Purpose of the Colon Builtin ‘:’ in Shell Scripts – Understanding Shell Builtins

shell-builtinshell-script

I've hacked on a lot of shell scripts, and sometimes the simplest things baffle me. Today I ran across a script that made extensive use of the : (colon) bash builtin.

The documenation seems simple enough:

: (a colon)  
     : [arguments]  

Do nothing beyond expanding arguments and performing redirections. The return status is zero.

However I have previously only seen this used in demonstrations of shell expansion. The use case in the script I ran across made extensive use of this structure:

if [ -f ${file} ]; then
    grep some_string ${file} >> otherfile || :
    grep other_string ${file} >> otherfile || :
fi

There were actually hundreds of greps, but they are just more of the same. No input/output redirects are present other than the simple structure above. No return values are checked later in the script.
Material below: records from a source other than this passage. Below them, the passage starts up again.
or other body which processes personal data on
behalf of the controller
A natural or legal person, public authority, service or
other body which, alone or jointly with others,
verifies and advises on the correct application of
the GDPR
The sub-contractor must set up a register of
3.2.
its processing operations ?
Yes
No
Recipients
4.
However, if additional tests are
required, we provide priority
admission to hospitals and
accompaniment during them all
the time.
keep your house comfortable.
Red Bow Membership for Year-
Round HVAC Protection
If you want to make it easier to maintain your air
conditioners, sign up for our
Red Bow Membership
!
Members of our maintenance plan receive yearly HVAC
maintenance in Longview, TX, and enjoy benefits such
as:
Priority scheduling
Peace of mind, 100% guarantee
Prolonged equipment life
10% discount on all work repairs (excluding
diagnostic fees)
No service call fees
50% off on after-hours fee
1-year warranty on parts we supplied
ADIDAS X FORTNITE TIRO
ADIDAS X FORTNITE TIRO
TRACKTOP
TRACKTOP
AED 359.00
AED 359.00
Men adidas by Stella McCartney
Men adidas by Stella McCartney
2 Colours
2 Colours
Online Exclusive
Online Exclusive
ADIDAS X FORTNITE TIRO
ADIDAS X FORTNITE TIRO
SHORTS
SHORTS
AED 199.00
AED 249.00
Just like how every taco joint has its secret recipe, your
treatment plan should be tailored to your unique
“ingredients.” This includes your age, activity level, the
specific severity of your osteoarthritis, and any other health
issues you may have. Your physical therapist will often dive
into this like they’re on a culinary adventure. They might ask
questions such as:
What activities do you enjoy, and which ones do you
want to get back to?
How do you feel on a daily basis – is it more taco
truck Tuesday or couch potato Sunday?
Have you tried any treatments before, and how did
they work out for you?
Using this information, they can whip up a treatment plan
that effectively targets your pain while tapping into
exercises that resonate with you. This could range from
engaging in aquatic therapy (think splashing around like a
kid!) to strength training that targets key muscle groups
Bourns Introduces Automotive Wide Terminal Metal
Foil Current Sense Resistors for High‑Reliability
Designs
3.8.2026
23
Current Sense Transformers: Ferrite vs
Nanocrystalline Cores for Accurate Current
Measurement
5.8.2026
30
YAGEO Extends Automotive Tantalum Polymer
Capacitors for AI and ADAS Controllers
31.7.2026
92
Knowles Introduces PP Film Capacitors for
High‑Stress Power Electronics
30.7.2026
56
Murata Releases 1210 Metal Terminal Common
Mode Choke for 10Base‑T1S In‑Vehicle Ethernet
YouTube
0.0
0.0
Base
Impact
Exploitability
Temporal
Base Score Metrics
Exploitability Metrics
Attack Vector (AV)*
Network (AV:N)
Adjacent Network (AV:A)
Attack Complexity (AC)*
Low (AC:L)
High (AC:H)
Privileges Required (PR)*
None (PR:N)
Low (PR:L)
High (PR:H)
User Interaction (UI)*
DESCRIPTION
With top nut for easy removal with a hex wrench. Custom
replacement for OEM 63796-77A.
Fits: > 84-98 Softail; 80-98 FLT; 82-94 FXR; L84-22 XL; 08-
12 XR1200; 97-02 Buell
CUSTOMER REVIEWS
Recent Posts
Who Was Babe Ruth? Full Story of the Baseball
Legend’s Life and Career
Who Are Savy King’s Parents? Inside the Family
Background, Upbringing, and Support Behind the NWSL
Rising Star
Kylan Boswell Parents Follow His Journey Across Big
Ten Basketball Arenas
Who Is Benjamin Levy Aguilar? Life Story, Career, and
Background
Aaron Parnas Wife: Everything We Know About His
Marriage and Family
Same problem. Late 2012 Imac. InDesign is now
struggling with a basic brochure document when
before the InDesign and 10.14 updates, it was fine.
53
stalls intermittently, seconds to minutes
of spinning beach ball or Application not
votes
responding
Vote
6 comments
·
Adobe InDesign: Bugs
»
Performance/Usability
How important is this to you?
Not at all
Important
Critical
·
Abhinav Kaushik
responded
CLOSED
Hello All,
I am reading this as a useless construct that says "or do nothing". What purpose could ending these greps with "or do nothing" serve? In what case would this construct cause a different outcome than simply leaving off the || : from all instances?

Best Answer

It appears the :s in your script are being used in lieu of true. If grep doesn't find a match in the file, it will return a nonzero exit code; as jw013 mentions in a comment, if errexit is set, probably by -e on the shebang line, the script would exit if any of the greps fail to find a match. Clearly, that's not what the author wanted, so (s)he added || : to make the exit status of that particular compound command always zero, like the more common (in my experience) || true/|| /bin/true.